Problem to solve:
Lines from the one containing "Gameplay with a" through the final line of the records are the only ones to copy, and each must match exactly.

Dataset entries
◆ ◆ ◆ ◆ ◆ ◆ ◆
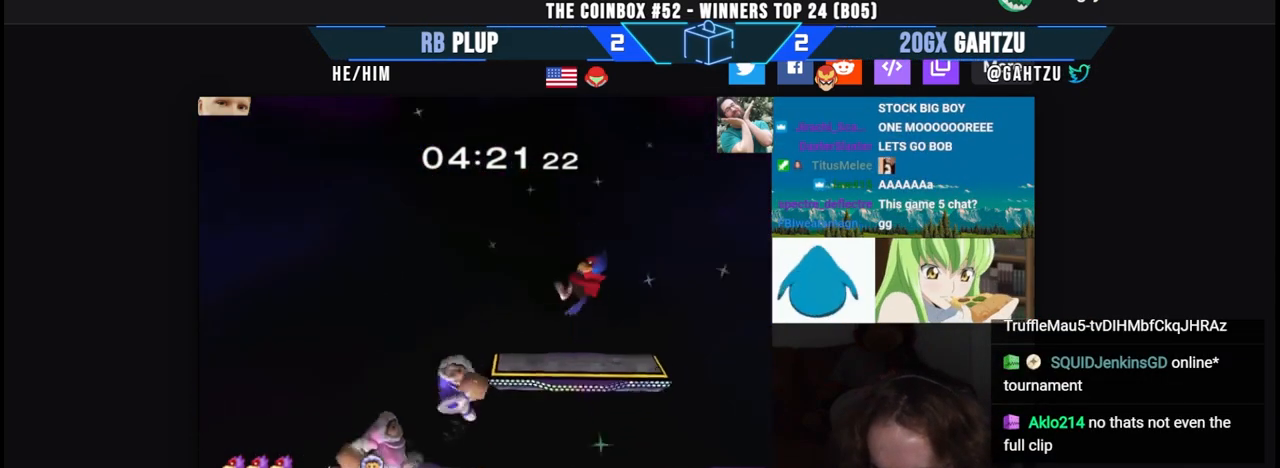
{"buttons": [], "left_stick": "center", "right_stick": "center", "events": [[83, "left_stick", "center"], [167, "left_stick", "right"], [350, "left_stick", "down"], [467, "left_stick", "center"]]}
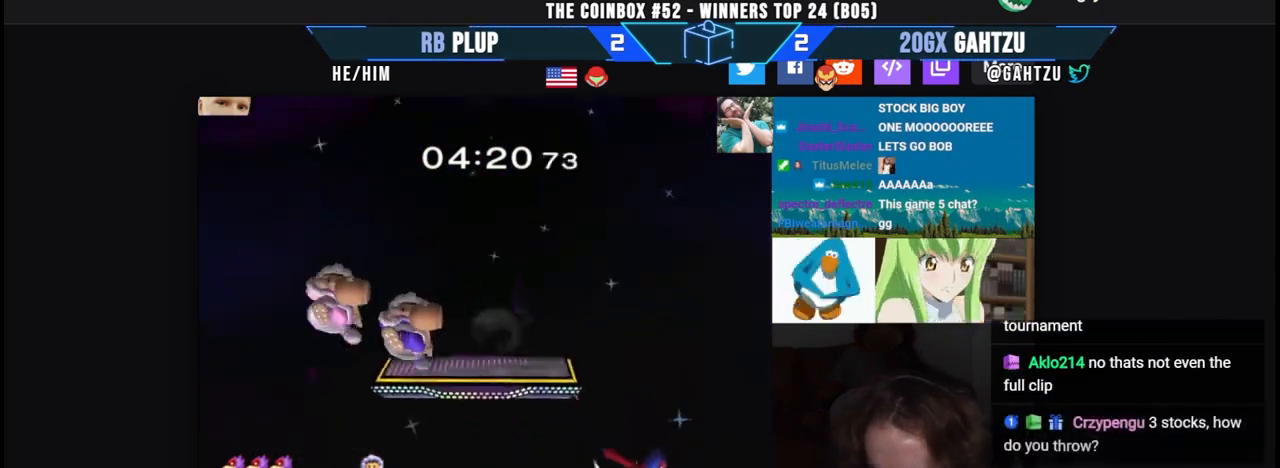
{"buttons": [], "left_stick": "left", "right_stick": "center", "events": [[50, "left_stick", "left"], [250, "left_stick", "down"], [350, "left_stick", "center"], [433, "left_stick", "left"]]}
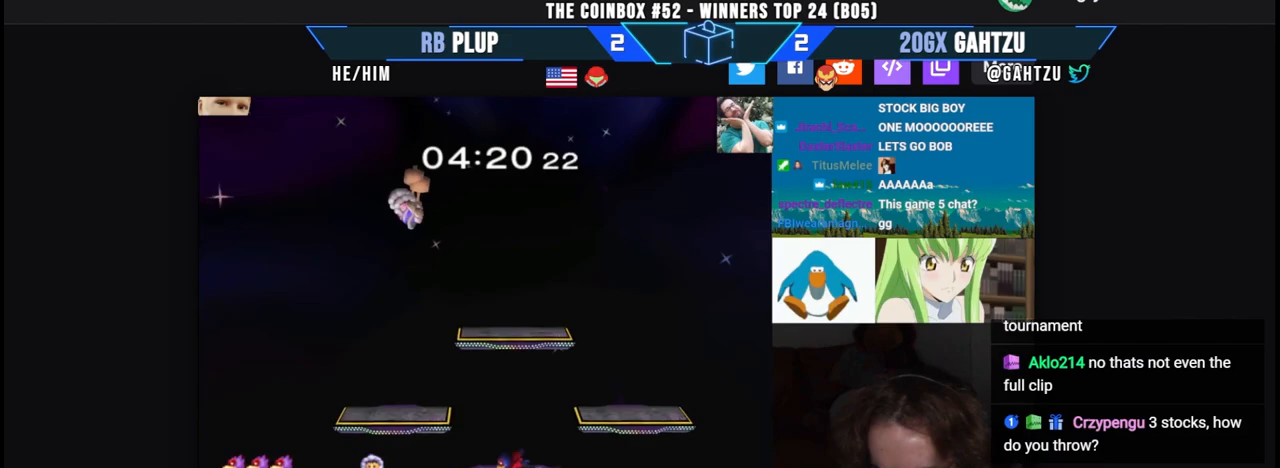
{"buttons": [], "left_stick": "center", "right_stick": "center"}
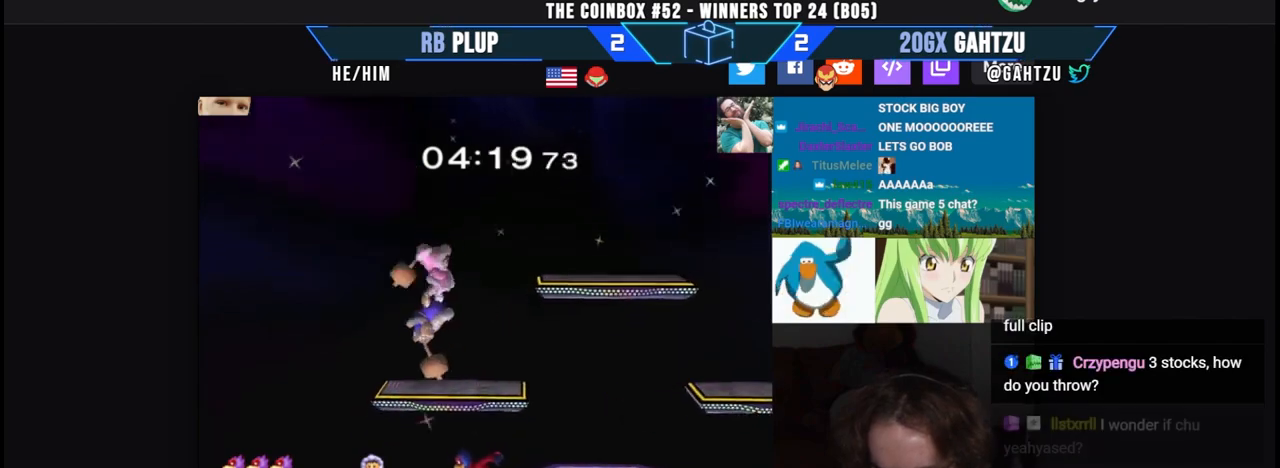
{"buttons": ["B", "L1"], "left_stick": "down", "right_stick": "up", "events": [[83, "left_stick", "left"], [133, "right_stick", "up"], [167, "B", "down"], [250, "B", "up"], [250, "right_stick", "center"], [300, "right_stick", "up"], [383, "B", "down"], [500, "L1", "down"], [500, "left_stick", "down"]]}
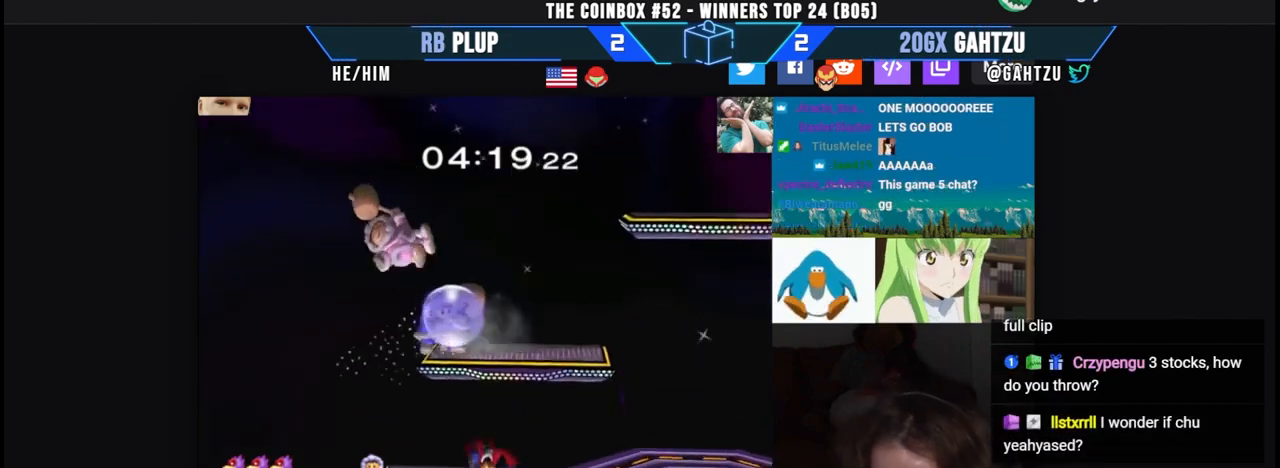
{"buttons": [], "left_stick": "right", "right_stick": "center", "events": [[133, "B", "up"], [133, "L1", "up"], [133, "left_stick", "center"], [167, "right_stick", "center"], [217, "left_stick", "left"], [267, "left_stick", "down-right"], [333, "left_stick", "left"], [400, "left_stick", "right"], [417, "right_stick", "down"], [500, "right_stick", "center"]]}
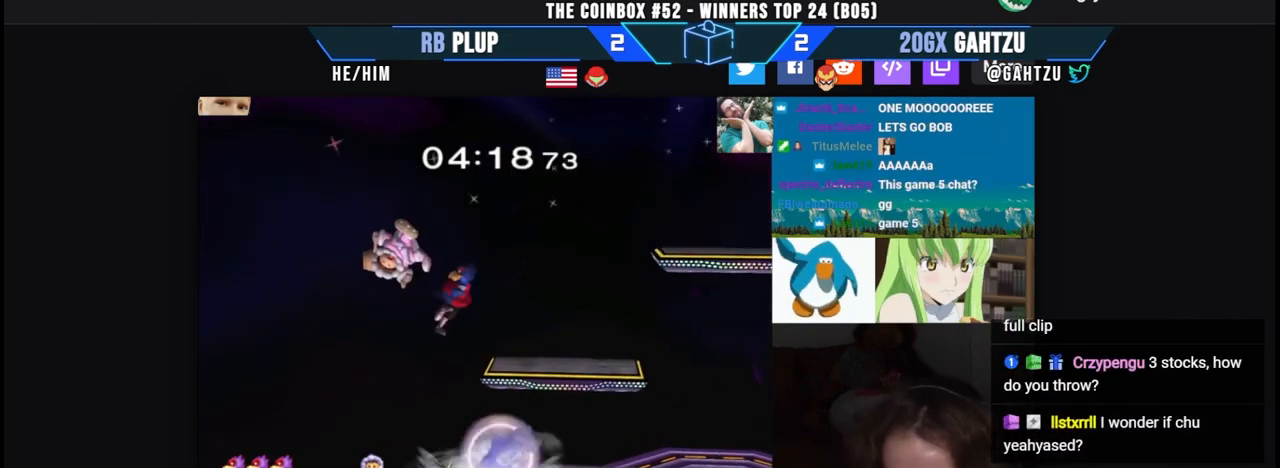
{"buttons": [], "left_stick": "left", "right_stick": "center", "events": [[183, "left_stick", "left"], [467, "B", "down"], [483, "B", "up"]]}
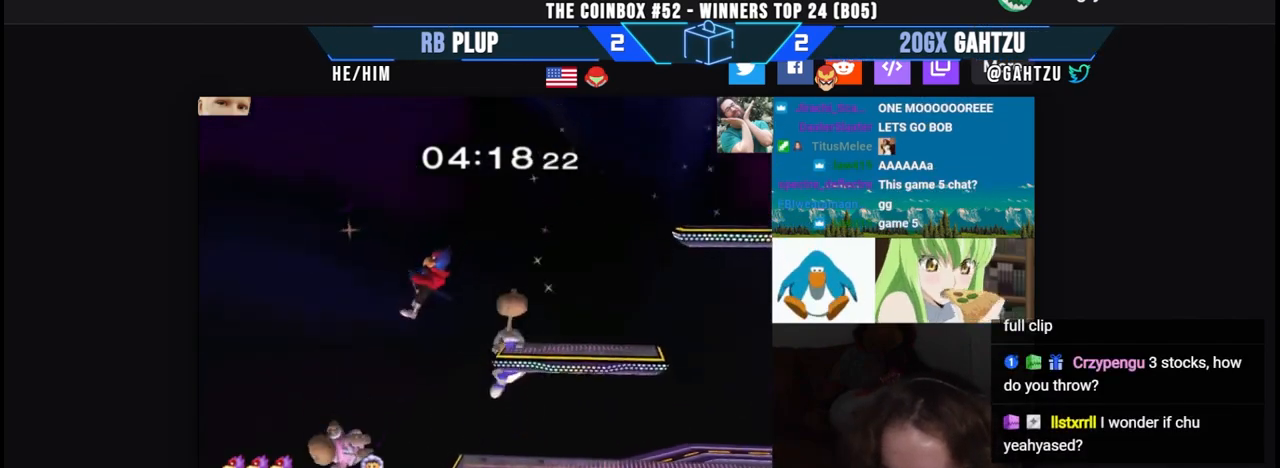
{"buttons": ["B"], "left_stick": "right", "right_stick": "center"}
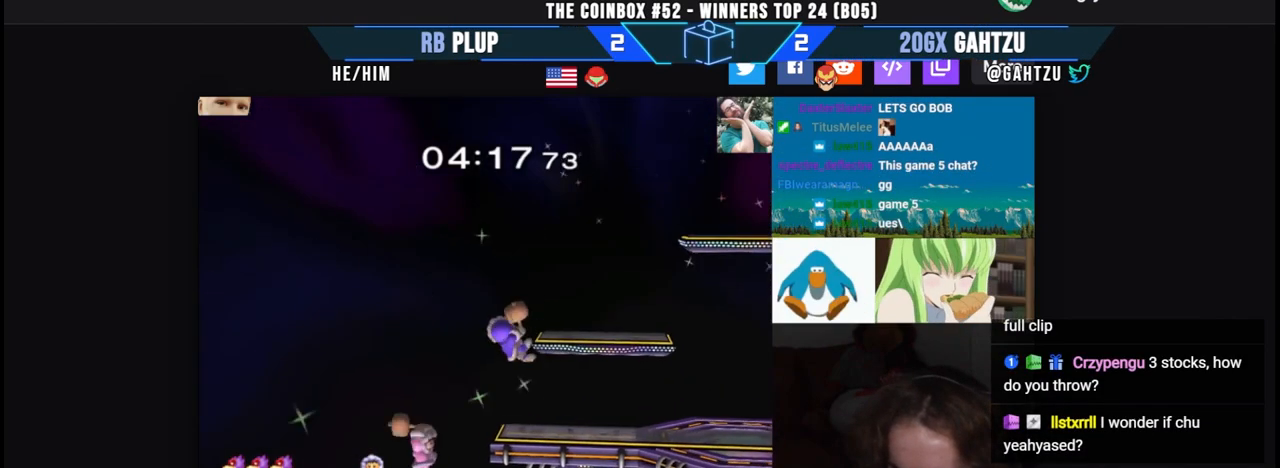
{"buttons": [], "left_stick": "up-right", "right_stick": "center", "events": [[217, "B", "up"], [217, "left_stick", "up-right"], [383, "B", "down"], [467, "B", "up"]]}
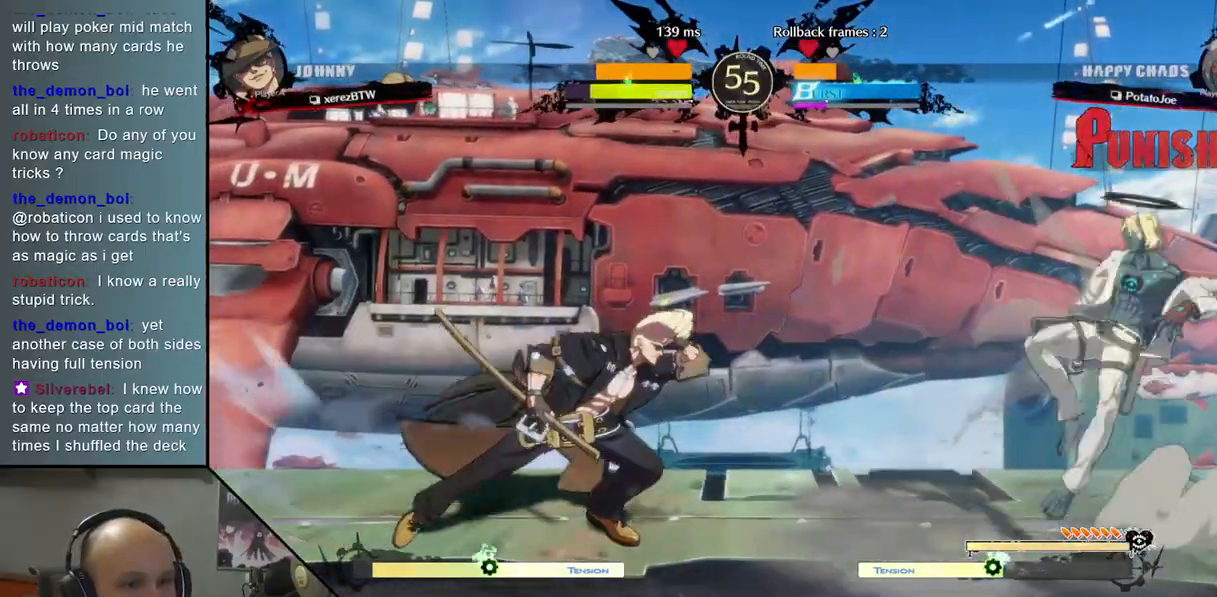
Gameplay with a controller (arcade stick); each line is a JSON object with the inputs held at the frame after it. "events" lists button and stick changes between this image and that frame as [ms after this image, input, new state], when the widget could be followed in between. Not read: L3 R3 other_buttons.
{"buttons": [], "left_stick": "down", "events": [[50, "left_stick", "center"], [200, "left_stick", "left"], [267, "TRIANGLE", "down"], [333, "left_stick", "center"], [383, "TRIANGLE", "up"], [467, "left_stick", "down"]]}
◆ ◆ ◆ ◆ ◆ ◆ ◆
Task result:
Gameplay with a controller (arcade stick); each line is a JSON object with the inputs held at the frame after it. "events" lists button and stick changes between this image and that frame as [ms after this image, input, new state], when the widget could be followed in between. Not read: L3 R3 other_buttons.
{"buttons": [], "left_stick": "down", "events": [[50, "left_stick", "center"], [200, "left_stick", "left"], [267, "TRIANGLE", "down"], [333, "left_stick", "center"], [383, "TRIANGLE", "up"], [467, "left_stick", "down"]]}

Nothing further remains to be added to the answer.